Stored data
—————

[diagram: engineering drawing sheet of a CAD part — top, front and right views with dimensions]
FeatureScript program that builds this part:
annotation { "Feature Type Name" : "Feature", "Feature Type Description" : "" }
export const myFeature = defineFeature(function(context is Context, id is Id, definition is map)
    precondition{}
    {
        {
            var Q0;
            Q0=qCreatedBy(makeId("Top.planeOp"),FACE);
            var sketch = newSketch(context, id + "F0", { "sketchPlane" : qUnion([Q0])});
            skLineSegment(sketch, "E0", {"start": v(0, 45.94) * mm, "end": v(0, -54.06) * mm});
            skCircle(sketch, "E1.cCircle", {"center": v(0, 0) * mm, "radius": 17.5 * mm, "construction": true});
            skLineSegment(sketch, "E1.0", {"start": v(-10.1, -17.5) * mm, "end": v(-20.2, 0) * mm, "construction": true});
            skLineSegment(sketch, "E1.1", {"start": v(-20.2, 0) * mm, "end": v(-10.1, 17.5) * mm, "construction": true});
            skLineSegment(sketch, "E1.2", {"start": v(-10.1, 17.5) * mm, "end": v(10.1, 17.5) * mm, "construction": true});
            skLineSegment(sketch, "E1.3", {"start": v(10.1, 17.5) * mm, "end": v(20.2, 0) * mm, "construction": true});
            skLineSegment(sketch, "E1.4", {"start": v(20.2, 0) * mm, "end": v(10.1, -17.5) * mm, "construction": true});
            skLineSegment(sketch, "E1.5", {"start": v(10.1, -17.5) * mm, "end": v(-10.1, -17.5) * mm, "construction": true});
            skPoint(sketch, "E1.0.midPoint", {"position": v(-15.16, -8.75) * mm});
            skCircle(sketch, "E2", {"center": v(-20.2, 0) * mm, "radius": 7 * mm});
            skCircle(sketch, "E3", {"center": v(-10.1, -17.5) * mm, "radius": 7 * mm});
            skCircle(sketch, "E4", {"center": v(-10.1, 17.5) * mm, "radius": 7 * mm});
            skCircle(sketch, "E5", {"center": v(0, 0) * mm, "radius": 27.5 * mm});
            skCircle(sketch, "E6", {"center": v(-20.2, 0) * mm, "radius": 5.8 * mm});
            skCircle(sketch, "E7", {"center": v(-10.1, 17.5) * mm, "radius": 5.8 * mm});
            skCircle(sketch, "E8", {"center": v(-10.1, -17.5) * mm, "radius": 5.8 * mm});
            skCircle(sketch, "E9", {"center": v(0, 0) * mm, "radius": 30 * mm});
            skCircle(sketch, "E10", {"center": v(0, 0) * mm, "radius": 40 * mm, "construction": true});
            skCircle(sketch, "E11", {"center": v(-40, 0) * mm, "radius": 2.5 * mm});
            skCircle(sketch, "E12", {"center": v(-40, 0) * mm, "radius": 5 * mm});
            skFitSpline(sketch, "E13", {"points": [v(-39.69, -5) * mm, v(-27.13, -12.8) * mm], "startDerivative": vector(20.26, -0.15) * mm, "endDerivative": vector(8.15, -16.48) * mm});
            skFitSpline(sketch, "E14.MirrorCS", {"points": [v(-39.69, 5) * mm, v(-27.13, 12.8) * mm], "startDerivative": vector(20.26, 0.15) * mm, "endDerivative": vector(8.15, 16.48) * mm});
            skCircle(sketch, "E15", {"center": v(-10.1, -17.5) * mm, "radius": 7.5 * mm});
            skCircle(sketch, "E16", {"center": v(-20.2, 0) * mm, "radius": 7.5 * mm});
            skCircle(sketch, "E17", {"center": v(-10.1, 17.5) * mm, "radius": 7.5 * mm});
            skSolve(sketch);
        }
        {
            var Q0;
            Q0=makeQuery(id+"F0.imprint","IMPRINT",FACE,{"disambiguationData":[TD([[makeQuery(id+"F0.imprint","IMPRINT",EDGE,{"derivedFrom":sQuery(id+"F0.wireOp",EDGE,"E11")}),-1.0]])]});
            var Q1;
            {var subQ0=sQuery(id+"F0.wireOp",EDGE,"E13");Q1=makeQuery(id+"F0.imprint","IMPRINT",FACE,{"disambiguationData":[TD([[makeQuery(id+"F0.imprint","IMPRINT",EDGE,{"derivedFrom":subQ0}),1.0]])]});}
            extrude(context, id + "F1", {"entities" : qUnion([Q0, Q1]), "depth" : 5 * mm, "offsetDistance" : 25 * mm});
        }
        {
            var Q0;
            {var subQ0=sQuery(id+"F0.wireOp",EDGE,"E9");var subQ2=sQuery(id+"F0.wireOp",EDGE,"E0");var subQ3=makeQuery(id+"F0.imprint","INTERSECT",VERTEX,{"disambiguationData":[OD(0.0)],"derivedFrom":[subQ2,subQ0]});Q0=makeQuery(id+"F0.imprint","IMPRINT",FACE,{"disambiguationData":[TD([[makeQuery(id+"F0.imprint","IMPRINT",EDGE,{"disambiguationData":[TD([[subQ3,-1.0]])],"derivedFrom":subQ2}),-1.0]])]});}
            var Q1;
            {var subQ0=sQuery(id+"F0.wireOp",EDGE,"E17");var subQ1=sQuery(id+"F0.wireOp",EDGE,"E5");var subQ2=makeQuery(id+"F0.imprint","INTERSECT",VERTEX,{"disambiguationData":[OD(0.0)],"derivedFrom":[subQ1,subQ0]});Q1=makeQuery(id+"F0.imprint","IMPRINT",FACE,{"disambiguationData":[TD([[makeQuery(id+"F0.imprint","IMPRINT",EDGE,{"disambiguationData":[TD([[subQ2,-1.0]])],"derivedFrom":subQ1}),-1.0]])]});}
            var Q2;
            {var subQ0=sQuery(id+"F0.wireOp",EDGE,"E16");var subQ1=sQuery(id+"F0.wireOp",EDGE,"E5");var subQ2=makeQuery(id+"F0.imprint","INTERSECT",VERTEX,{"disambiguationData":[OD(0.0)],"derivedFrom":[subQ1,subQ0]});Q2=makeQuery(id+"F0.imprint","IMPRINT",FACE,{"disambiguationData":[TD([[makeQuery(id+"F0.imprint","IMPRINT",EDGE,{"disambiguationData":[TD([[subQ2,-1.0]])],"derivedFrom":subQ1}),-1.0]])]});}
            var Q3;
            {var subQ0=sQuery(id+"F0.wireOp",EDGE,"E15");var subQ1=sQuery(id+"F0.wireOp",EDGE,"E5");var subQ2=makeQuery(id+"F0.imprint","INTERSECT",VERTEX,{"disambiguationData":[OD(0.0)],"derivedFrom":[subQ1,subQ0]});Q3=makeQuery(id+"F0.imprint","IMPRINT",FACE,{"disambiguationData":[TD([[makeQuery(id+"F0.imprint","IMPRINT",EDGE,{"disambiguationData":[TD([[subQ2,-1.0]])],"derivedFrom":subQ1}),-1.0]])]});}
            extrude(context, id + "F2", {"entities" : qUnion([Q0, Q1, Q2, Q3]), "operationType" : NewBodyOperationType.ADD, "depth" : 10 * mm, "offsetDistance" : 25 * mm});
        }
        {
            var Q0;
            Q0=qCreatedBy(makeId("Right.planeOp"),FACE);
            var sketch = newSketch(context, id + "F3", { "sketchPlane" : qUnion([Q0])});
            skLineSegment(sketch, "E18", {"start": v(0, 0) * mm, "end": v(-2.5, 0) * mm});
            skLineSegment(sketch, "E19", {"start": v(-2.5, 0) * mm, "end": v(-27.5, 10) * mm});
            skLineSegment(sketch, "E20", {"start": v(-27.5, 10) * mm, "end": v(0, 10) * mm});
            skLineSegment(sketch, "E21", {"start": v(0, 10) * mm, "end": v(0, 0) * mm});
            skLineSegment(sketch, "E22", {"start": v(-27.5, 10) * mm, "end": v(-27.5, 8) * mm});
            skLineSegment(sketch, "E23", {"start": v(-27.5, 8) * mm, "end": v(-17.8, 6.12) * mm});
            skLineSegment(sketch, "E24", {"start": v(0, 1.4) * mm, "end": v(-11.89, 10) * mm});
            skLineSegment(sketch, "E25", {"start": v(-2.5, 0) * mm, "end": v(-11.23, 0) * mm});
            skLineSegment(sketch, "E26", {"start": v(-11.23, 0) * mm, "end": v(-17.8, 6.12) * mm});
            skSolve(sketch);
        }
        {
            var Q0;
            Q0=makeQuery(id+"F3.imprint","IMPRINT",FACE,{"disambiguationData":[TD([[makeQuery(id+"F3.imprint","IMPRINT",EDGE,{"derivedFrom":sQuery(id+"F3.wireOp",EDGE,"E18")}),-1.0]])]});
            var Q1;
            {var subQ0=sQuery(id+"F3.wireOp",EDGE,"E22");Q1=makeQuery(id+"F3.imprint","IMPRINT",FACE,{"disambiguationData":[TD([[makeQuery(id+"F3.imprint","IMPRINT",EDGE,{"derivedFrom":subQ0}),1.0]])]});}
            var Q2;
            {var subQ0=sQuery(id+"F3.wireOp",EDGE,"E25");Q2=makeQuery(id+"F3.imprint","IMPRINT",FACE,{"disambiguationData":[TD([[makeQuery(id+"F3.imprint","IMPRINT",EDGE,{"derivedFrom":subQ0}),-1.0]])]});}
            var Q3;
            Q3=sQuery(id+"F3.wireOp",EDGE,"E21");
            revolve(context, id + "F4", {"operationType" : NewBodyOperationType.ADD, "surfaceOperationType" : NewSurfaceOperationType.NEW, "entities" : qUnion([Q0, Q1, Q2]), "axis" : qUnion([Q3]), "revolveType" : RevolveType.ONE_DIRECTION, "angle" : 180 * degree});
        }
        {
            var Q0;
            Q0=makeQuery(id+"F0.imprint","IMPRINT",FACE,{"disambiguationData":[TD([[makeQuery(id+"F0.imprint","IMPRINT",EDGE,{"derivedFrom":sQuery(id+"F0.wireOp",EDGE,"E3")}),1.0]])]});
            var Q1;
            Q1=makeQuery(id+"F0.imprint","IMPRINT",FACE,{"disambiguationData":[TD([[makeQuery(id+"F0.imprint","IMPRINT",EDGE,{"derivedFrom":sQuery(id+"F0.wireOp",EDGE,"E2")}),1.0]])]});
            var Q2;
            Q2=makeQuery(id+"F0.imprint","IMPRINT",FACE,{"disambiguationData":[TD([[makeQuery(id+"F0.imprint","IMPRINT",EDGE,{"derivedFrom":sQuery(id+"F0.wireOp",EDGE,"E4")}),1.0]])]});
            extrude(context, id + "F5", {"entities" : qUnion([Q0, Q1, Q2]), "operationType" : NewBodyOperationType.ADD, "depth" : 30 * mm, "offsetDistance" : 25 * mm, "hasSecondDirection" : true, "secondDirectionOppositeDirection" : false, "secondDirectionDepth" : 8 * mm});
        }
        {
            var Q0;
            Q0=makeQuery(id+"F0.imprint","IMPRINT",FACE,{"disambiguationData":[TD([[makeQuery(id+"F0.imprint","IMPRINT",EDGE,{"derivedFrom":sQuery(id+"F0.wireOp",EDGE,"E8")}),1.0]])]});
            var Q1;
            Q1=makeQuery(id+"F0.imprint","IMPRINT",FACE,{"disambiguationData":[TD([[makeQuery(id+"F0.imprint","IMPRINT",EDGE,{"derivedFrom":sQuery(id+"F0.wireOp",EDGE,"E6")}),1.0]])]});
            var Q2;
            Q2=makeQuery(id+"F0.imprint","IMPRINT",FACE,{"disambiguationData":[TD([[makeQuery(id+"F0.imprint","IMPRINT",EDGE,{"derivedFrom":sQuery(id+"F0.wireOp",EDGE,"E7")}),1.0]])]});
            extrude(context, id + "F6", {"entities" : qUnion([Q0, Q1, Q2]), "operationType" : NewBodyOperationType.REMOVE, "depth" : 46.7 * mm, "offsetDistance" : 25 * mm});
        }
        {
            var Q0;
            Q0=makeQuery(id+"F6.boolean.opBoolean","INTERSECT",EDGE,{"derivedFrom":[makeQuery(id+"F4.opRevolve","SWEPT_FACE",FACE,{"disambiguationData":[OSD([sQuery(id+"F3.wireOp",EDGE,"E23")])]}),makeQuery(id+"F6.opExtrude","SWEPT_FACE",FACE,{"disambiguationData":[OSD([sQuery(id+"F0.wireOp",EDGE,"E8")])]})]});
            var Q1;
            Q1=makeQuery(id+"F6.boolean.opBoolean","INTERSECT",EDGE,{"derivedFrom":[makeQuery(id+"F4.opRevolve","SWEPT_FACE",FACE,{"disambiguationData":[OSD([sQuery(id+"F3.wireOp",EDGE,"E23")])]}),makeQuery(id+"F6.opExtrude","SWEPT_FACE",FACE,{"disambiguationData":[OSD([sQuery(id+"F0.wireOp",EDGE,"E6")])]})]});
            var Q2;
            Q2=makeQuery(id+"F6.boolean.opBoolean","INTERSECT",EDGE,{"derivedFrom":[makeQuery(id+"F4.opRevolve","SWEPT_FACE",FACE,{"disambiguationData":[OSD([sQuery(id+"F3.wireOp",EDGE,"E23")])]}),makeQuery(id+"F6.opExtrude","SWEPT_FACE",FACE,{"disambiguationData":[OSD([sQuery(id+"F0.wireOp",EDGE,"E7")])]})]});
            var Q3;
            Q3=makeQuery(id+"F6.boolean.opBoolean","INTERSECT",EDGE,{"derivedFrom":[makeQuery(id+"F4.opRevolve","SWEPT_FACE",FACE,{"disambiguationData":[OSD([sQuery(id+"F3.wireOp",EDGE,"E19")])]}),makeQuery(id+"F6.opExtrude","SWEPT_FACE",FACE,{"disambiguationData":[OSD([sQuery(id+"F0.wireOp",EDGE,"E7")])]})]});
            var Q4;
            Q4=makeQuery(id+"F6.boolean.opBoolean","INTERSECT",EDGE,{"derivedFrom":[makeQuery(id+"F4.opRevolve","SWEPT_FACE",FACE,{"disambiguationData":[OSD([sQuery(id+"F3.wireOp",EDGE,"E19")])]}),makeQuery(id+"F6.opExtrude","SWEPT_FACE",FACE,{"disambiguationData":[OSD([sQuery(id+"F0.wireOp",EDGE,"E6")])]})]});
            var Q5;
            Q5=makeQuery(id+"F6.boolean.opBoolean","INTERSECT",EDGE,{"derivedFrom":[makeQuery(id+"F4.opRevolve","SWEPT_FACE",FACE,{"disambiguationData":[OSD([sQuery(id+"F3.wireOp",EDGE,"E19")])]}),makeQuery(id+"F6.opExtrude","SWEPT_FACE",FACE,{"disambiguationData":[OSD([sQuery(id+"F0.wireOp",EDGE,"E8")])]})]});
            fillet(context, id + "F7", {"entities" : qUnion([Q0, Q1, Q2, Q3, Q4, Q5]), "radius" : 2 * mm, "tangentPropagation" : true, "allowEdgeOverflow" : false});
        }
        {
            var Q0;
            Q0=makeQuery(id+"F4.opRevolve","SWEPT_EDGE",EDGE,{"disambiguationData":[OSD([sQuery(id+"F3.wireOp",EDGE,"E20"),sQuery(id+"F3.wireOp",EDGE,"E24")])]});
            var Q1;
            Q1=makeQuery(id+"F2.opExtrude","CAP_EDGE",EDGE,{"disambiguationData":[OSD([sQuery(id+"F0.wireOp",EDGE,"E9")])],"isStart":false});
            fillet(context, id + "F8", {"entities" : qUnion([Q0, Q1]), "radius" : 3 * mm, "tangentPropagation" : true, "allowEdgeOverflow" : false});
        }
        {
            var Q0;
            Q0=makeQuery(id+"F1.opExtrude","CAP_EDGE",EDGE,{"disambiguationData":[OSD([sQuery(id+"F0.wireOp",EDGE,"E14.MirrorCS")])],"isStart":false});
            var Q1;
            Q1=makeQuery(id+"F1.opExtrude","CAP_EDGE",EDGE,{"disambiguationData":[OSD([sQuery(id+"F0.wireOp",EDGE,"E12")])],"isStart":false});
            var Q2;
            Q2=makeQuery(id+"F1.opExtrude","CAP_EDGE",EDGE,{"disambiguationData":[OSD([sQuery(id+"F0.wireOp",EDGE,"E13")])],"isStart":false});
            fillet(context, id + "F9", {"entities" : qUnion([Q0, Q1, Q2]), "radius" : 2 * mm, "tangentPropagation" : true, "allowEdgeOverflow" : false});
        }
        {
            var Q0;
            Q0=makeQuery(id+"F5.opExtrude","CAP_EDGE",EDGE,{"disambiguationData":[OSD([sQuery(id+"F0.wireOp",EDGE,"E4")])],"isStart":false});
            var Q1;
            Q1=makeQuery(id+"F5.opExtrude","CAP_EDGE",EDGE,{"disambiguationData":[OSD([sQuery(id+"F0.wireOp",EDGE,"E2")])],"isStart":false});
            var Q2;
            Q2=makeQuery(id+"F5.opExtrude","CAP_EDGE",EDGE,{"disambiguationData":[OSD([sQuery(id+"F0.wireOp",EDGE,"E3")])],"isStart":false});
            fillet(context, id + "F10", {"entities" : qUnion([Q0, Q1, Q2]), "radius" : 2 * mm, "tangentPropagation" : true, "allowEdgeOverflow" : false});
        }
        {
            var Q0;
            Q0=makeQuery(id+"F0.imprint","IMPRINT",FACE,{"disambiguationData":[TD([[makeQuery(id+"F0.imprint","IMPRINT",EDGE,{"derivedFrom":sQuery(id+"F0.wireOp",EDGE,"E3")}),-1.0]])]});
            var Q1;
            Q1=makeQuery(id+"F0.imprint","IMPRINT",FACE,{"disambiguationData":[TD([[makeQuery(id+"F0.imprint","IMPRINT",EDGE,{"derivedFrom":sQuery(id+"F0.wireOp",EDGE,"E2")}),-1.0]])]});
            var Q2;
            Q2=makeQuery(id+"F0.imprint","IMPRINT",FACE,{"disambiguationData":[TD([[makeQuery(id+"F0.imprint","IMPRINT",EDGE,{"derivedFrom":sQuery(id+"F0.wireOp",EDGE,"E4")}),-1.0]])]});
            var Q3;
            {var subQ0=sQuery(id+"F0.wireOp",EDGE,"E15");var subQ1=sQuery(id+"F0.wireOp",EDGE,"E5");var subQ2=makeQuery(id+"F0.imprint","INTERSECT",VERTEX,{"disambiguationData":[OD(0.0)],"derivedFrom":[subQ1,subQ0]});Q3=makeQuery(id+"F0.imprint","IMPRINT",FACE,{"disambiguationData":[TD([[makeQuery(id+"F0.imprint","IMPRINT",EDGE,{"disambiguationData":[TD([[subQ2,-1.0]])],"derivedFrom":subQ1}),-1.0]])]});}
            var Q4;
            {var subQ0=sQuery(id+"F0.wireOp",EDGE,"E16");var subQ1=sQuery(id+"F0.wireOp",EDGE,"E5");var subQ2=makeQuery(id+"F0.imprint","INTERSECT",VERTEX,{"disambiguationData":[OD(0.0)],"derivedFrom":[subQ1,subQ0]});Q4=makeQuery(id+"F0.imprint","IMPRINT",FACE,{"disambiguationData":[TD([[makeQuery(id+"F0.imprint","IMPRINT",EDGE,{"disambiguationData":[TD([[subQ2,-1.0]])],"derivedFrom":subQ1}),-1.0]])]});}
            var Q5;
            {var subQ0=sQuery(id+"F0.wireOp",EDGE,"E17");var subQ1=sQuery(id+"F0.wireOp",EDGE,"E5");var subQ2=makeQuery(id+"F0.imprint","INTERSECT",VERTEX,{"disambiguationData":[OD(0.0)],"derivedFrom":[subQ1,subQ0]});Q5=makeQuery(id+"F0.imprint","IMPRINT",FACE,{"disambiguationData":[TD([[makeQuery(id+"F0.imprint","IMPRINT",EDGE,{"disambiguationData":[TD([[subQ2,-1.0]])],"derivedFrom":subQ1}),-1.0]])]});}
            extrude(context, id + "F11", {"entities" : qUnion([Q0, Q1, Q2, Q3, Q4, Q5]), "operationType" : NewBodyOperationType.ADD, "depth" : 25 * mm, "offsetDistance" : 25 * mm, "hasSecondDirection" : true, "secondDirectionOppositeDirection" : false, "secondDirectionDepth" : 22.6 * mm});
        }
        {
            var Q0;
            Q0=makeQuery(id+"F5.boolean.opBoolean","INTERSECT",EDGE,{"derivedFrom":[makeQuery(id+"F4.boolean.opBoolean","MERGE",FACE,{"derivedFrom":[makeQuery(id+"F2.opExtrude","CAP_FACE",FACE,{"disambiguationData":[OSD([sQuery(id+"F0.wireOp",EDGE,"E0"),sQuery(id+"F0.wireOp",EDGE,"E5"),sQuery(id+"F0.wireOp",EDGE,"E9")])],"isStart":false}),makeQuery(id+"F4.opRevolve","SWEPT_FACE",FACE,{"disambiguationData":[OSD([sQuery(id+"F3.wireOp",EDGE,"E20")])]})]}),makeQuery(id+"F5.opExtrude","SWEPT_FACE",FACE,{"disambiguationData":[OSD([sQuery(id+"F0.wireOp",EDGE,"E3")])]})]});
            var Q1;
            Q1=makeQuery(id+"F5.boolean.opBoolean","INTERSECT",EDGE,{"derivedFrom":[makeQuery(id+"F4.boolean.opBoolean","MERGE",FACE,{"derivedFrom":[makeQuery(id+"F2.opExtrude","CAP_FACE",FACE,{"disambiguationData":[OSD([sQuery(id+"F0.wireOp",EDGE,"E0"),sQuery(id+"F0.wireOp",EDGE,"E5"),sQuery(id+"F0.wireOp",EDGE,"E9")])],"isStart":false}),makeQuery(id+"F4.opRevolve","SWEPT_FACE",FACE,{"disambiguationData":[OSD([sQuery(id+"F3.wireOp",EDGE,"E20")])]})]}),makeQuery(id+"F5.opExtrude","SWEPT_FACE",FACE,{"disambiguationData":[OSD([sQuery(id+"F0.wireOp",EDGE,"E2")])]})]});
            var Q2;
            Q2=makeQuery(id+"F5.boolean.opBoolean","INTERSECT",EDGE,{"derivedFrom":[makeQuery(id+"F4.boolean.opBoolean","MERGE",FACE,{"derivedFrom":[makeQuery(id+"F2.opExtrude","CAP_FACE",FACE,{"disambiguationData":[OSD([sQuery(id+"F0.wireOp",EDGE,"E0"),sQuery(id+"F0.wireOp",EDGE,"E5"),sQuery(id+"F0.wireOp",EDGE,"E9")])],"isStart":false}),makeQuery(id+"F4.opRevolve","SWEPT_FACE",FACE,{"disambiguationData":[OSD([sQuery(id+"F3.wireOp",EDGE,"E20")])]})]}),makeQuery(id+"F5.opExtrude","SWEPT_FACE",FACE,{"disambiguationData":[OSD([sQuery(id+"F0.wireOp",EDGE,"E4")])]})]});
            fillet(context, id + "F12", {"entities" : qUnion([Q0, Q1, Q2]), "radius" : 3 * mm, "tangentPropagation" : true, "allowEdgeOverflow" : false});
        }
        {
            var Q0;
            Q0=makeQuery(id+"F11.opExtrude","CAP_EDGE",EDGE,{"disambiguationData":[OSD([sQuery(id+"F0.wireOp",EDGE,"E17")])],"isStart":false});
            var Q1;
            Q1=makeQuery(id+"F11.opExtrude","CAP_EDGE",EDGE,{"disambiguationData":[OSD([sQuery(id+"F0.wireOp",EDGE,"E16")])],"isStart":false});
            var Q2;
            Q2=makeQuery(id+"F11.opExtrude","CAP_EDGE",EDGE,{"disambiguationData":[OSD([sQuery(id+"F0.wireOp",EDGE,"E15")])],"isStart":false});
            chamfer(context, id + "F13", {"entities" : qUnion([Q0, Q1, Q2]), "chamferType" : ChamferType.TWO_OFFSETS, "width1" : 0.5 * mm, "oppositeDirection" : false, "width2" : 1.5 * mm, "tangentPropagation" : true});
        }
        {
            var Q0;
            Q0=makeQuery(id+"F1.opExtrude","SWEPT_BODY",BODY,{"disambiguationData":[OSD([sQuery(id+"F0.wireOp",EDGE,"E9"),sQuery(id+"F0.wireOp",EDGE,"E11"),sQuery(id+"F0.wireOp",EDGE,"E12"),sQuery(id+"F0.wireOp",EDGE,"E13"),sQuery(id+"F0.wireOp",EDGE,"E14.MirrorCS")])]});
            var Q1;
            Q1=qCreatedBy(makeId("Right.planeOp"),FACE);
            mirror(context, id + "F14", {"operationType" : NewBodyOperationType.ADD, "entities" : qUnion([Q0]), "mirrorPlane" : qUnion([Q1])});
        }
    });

—————

> **WORK INSTRUCTIONS**
Return every line of the items above that contains the string "sketchPlane".

> **FINAL ANSWER**
            var sketch = newSketch(context, id + "F0", { "sketchPlane" : qUnion([Q0])});
            var sketch = newSketch(context, id + "F3", { "sketchPlane" : qUnion([Q0])});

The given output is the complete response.